- Fears that the U.S. economy is headed toward a period of stagflation ought to be put to rest, CNBC's Jim Cramer said Thursday.
- "There's nothing stagnant about this economy. In fact, retailers may be experiencing their strongest quarter in history," the "Mad Money" host said.
Stagflation is a term used to describe slow economic growth at a time of high inflation. It was initially spotted in the 1970s, but some commentators have warned the world's largest economy could return to it, as inflation runs hot and the recovery from pandemic damage decelerates.
Recent quarterly results from a handful of retailers from department store chain Dillard's to watch maker Fossil, however, shed light into the strength of the U.S. consumer and suggest economic activity remains robust, Cramer said.
"That's it.
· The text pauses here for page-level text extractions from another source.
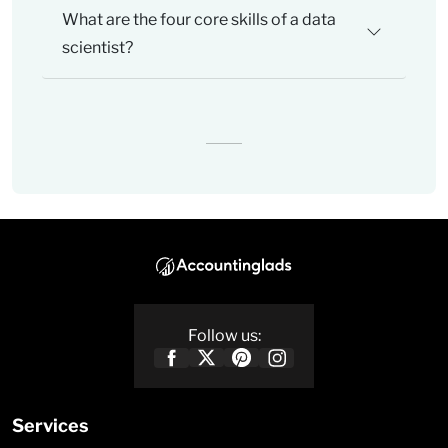
What are the four core skills of a data
scientist?
Follow us:
Services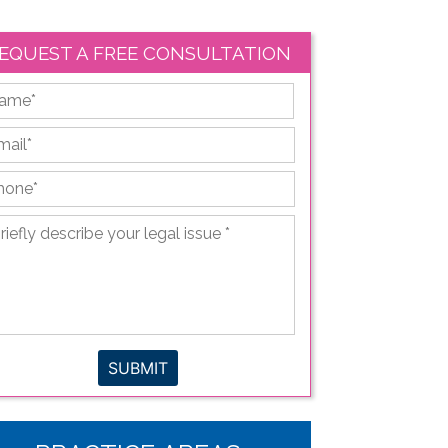
EQUEST A FREE CONSULTATION
First
ail
*
hone
*
iefly
scribe
ur
gal
sue
*
SUBMIT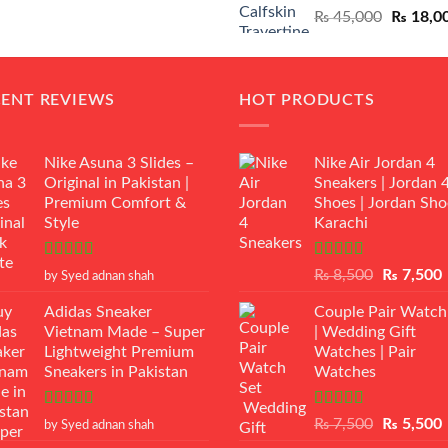
Original
₨
45,000
₨
18,0
₨ 12,500.
₨ 11,000.
price
was:
₨ 45,00
CENT REVIEWS
HOT PRODUCTS
Nike Asuna 3 Slides –
Nike Air Jordan 4
Original in Pakistan |
Sneakers | Jordan 
Premium Comfort &
Shoes | Jordan Sho
Style
Karachi
Rated
5
out
Rated
Original
₨
8,500
₨
7,500
by Syed adnan shah
of 5
3.50
out
price
p
of 5
Adidas Sneaker
Couple Pair Watch
was:
i
Vietnam Made – Super
| Wedding Gift
₨ 8,500.
Lightweight Premium
Watches | Pair
Sneakers in Pakistan
Watches
Rated
5
out
Rated
5.00
Original
₨
7,500
₨
5,500
by Syed adnan shah
of 5
out of 5
price
p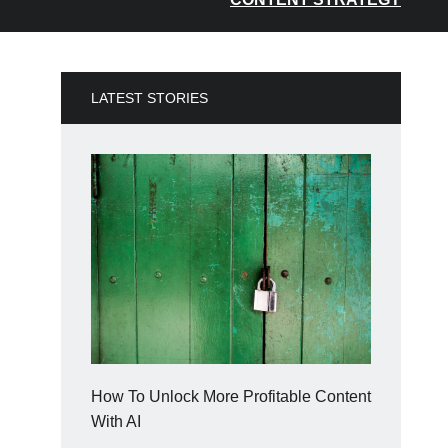
LATEST STORIES
How To Unlock More Profitable Content
With AI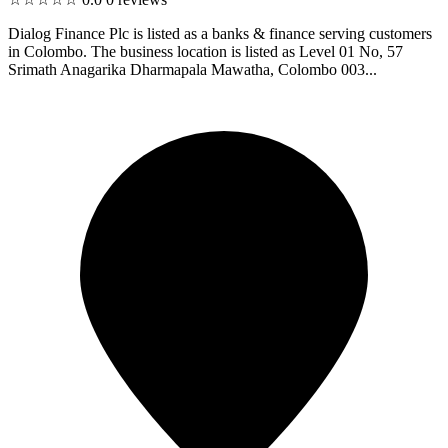
Dialog Finance Plc is listed as a banks & finance serving customers
in Colombo. The business location is listed as Level 01 No, 57
Srimath Anagarika Dharmapala Mawatha, Colombo 003...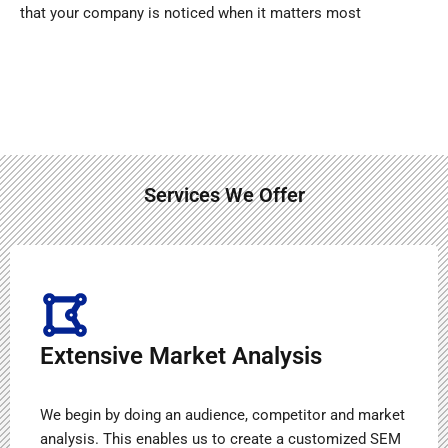
that your company is noticed when it matters most
Services We Offer
Extensive Market Analysis
We begin by doing an audience, competitor and market
analysis. This enables us to create a customized SEM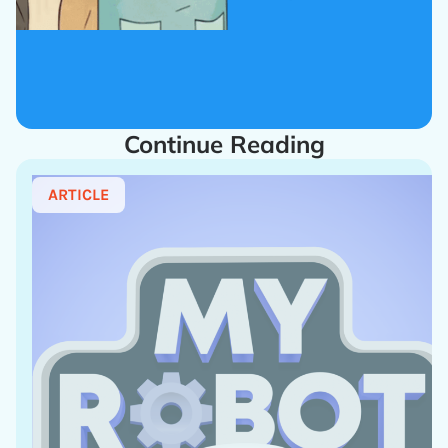
Continue Reading
ARTICLE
Don't want to hear another word about stagflation," the "Mad Money" host said. "There's nothing stagnant about this economy. In fact, retailers may be experiencing their strongest quarter in history. I know I use a lot of superlatives, but that's not hyperbole."
Dillard's, for example, earned $9.81 per share when Wall Street only expected $5.82, helping send its stock up 10% Thursday. "There's so much demand that Dillard's doesn't have to run any promotions to get people in the store. That's a staggering feat," Cramer said.
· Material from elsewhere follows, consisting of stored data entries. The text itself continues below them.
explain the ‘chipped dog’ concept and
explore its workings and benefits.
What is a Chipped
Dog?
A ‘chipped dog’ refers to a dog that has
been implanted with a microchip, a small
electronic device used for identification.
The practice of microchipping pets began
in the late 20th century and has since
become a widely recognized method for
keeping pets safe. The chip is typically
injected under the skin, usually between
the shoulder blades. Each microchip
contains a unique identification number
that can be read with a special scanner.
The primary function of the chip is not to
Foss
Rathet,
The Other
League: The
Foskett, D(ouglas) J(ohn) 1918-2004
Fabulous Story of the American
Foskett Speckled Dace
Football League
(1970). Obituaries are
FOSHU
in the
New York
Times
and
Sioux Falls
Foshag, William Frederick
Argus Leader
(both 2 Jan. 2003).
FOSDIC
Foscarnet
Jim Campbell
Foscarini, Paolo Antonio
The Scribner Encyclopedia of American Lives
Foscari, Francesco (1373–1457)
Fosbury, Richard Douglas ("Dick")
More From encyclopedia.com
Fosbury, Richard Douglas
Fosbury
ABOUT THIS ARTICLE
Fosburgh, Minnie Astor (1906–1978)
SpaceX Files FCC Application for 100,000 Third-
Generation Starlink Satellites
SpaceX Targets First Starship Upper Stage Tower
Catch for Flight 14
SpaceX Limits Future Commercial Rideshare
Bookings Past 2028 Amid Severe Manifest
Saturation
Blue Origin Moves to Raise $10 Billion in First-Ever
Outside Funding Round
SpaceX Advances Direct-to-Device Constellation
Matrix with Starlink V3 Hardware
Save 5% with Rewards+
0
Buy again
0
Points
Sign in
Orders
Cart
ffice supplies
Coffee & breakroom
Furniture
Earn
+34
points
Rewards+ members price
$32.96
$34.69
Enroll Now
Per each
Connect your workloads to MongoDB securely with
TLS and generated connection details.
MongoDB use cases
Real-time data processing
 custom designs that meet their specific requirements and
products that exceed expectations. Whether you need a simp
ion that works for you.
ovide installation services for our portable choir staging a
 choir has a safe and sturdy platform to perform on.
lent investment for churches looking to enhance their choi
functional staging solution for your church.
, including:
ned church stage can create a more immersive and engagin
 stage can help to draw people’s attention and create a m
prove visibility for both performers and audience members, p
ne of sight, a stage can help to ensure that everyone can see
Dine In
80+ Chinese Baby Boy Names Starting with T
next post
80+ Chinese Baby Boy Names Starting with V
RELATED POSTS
Fossil, on the other hand, surged 23% on Thursday after reporting "a glorious" quarter, Cramer said. "In the old days, Fossil used to discount everything. Not this time," he said.
"When these retail stocks lead, many others follow. It's just one more sign that, despite the endless handwringing about inflation and stagflation from the so-called experts, or possibly supply-chain induced shortages, shoppers remain undaunted and eager to buy."